De almas entrelaçadas contemplei o vulto de marfim antigo daquela santa que, como um anjo, espalmou muitas vezes sobre o meu espírito cansado as suas asas brancas. Beijei-lhe as mãos encarquilhadas genuflexo e segurei as contas do seu rosário e as contas miúdas e claras que corriam furtivamente dos seus olhos, acompanhando a sua oração...
Ave Maria... Cheia de graça... Santa Maria... Mãe de Deus...
Ah! De cada vez que o meu olhar se espraia tristemente sobre a superfície do mundo, volvo a minha alma aos firmamentos, tomada de espanto e de assombro... Ainda há pouco, nas minhas surpresas de recém-desencarnado, encontrei na existência dos espaços, onde não se contam as horas, uma figura de velho, um espírito ancião, em cujo coração milenário presumo refugiadas todas as experiências.

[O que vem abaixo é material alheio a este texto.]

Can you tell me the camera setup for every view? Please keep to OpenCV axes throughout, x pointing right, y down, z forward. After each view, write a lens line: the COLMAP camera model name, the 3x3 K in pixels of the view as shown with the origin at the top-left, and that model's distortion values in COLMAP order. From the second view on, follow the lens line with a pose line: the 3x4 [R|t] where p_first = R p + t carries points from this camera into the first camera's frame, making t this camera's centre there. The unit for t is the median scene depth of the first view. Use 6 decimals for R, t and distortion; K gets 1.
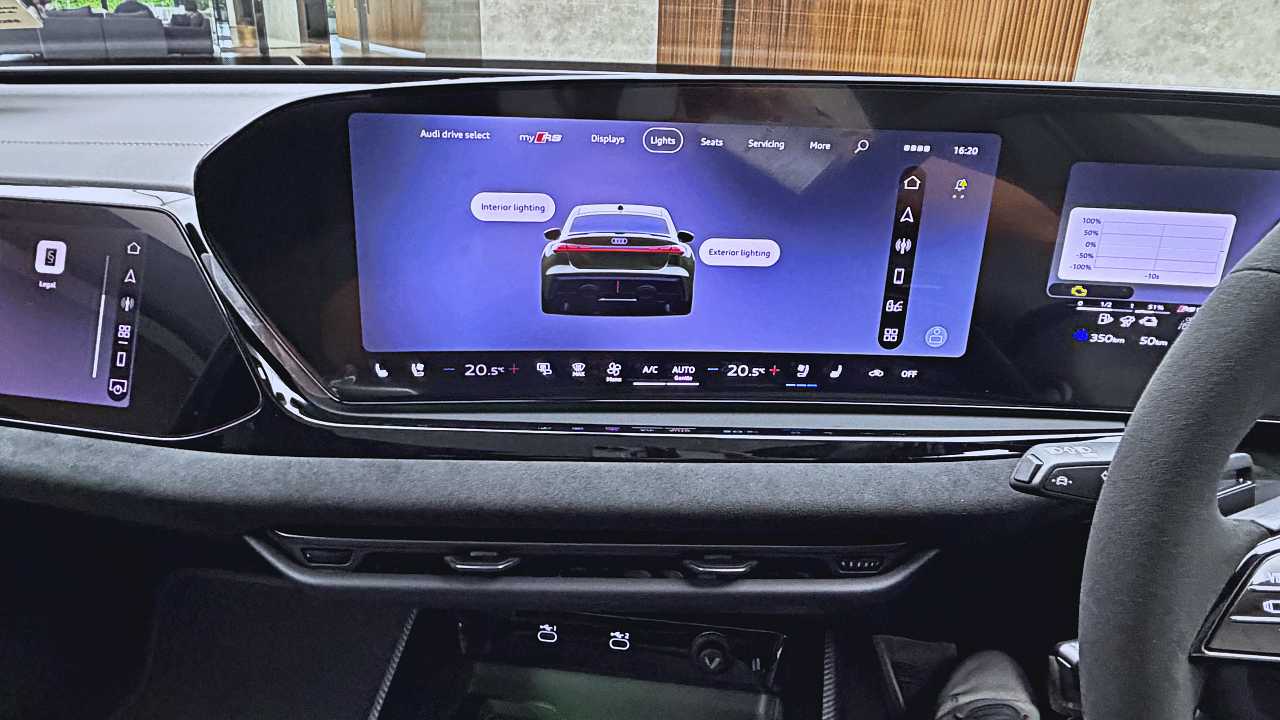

Longas barbas de neve, olhos transudando piedade infinita doçura, da sua fisionomia de Doutor da Lei, nos tempos apostólicos, irradiava-se uma corrente de profunda simpatia.
- Mestre! – disse-lhe eu na falta de outro nome – que podemos fazer para melhorar a situação do orbe terreno? O espetáculo do mundo me desola e espanta... A família parece se dissolve... O lar está balançando como os frutos podres, na iminência de cair... A Civilização, com os seus numerosos séculos de leis e instituições afigura-se haver tocado os seus apogeus... De um lado existem os que se submergem num gozo aparente e fictício, e do outro estão às multidões famintas, aos milhares, que não têm senão rasgado no peito o sinal da cruz, desenhado por Deus com a suas mãos prestigiosas como os símbolos que Constantino gravara nos seus estandartes... E, sobretudo Mestre, é a perspectiva horrorosa da guerra...
Não há tranqüilidade e a Terra parece mais um fogareiro imenso, cheio de matérias em combustão...
Mas o bondoso espírito-ancião me respondeu com humildade e brandura:
- Meu filho... Esquece o mundo e deixa o homem guerrear em paz!...
Achei graça no seu paradoxo, porém só me resta acrescentar:
- Deixem o mundo em paz com a sua guerra e a sua indiferença!
Não será minha boca quem vá soprar na trombeta de Josafá. Cada um guarde aí a sua crença ou o seu preconceito.

Recebida em Pedro Leopoldo a 23 de abril de 1935.